Pengembangan pembangkit listrik berbasis tenaga panas bumi dalam proyek 10.000 Megawatt (MW) tahap kedua ditargetkan bisa mencapai 4.925 MW, namun untuk merealisasikan target tersebut diperkirakan membutuhkan investasi lebih dari US$15miliar.
Guna memenuhi target tertinggi tersebut dibutuhkan dukungan internasional berupa pendanaan, tekhnologi, sumber daya manusia dan juga bantuan teknis, makanya tidak mengherankan jika saat ini bisnis pengembangan pembangkit listrik panas bumi di Indonesia dimana 95 persen dilakukan perusahaan asing.

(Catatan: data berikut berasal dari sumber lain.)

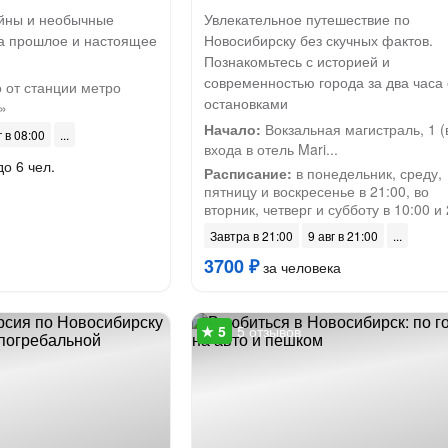
айны и необычные
Увлекательное путешествие по
на прошлое и настоящее
Новосибирску без скучных фактов.
Познакомьтесь с историей и
современностью города за два часа 
 от станции метро
остановками
»
Начало:
Вокзальная магистраль, 1 (
г в 08:00
входа в отель Mari...
до 6 чел.
Расписание:
в понедельник, среду,
пятницу и воскресенье в 21:00, во
вторник, четверг и субботу в 10:00 и
Завтра в 21:00
9 авг в 21:00
3700 ₽
за человека
5 отзывов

Tahun ini pemerintah melakukan penawaran atau lelang tiga belas wilayah kerja (WKP) panas bumi dengan perkiraan memiliki cadangan yang dapat dikembangkan sebesar 1499 MW yaitu WKP Songa Wayaua (Maluku) kemudian Bonjol (Sumatera Barat), lalu Mataloko (NTT). Selain itu, WKP Gunung Lawu yang terletak diantara Jawa Tengah dan Jawa Timur, kemudian Candi Umbul Telomoyo (Jawa Tengah), Danau Ranau yang terletak di antara Sumatera Selatan dan Lampung, lalu Oka Ille Ange (NTT) dengan kapasitas 1x3 MW, WKP Suwawa (Gorontalo). WKP lain yaitu Marana (Sulawesi Tengah), Way Ratai (Lampung), Simbolon Samosir (Sumatera Utara), Sembalun (NTB) dan juga Gunung Endut (Banten).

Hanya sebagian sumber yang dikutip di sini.